Section 195(1) — TDS at the rates in force on any sum payable to a non-resident which is chargeable in India. Default rate per first schedule + applicable cess+surcharge; treaty rate may be lower if the non-resident provides a Tax Residency Certificate (TRC) and Form 10F. Common rates — interest 20%/treaty rate, royalty/fee for technical services 20%/treaty (post-Finance Act 2023 raised from 10% to 20% where no PAN), capital gains as computed. Form 27Q reports the deduction; Form 15CA / 15CB precedes remittance.
Yes. Poonamallee has an active base of residential and allied businesses, and we regularly handle TDS Returns for exactly these kinds of clients. We tailor the approach to your line of work rather than applying a one-size template.
Section 194IA — buyer of immovable property (other than rural agricultural land) where consideration or stamp duty value is ₹50,00,000 or more must deduct TDS at 1% on the higher of consideration or stamp duty value (post-Finance Act 2024 amendment). Filing in Form 26QB within 30 days from end of month of deduction. Form 16B (TDS certificate) issued to the seller within 15 days. PAN of seller mandatory; absence triggers 20% under 206AA.
Interest under Section 201(1A) and Section 234E fee are paid through Challan ITNS-281 — major head 0021 (non-corporate) or 0020 (corporate), code '400 — TDS Regular Assessment' for 234E, code '200 — TDS Payable by Taxpayer' for short-deduction interest. The challan is then tagged in the RPU as 'Interest' or 'Fee' under the deductor section. FVU rejects the file if 234E in the file does not equal the challan amount tagged.
We review TDS Returns work carefully before submission to avoid errors in the first place. If a genuine issue ever arises on something we filed for a Poonamallee client, we help set it right — standing behind our work is part of the service.
File a correction statement on TRACES — login as deductor, request a Conso file, edit deductee details / challan / salary annexure / personal information in the RPU (NSDL Return Preparation Utility), regenerate FVU, and upload. Multiple correction types — C1 (deductor info), C2 (deductee), C3 (challan + deductee), C4 (salary), C5 (PAN), C9 (add deductee). PAN corrections beyond a 4-character change require fresh deductee row with reversal of original.
Justification Report is the default-summary file generated by CPC-TDS at TRACES (tdscpc.gov.in) listing — short deduction, short payment, late deduction, late payment, late filing, interest under 201(1A), 234E fee, and 220(2) interest where applicable. Each default carries a unique reason code. Resolution requires either correction statement, additional challan payment, or online correction at TRACES with DSC.

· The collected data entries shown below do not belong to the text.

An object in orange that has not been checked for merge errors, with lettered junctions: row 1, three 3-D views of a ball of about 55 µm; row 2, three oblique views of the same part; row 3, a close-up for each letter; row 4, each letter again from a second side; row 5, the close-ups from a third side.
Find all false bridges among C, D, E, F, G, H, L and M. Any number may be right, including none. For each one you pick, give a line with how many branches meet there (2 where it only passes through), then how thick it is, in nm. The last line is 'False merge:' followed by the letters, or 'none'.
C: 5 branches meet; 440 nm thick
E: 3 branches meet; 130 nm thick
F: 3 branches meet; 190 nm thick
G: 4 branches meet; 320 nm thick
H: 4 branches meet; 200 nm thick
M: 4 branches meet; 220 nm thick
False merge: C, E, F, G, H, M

Section 271H — penalty of minimum ₹10,000 up to ₹1,00,000 for failure to deliver the TDS / TCS statement within the due date. Section 271H(3) provides immunity if the deductor — (a) pays the TDS, interest under 201(1A) and 234E fee, and (b) files the return within one year of the due date. Beyond the one-year window, immunity is lost and penalty proceedings under 271H(1) become live.
Section 192(1) — employer estimates the employee's total income for the year, applies the slab rates of the New Regime (default under 115BAC(1A)) or the Old Regime as opted via Form 12BAA, computes the average rate of tax, and deducts that proportion from each salary payment. Standard deduction ₹75,000 (New Regime) / ₹50,000 (Old Regime) is allowed. Section 87A rebate (₹25,000 New / ₹12,500 Old) is netted off. Form 10-IEA is required if employee opts out of New Regime and has business income.
TDS Returns near Poonamallee:

Our TDS Returns clients in Poonamallee are spread right across the locality — along Kandasamy Nagar 1st street, Kandasamy Nagar 2nd street, Main Road, Panichava Street and Pudhu Street, and through the Chennai - Chittoor - Bangalore Road (Old NH4), Kandaswamy Nagar 1st Street, Nambi Street and Poonamallee - Pattabiram Road business stretches — so wherever your premises sit, expert help is close by.